►

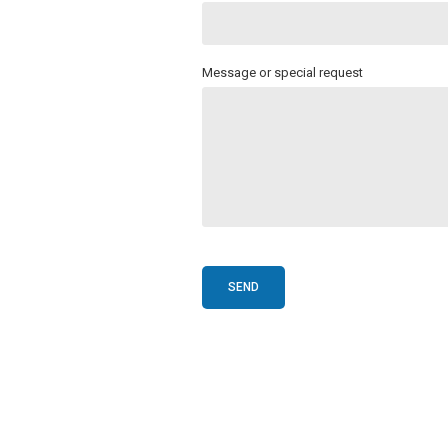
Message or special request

◄
►

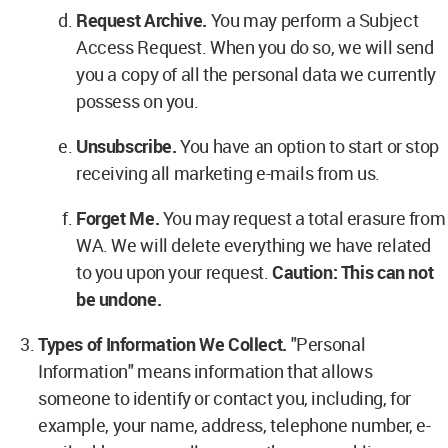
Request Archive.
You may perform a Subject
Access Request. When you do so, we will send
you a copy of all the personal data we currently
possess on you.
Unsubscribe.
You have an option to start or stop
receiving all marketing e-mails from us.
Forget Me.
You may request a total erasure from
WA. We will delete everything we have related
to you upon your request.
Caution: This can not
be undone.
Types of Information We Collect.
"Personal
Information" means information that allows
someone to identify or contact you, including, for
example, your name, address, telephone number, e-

◄

From the listing above, give the number of lines in which the word "your" occurs, and nothing else.

## Solved exercise:
2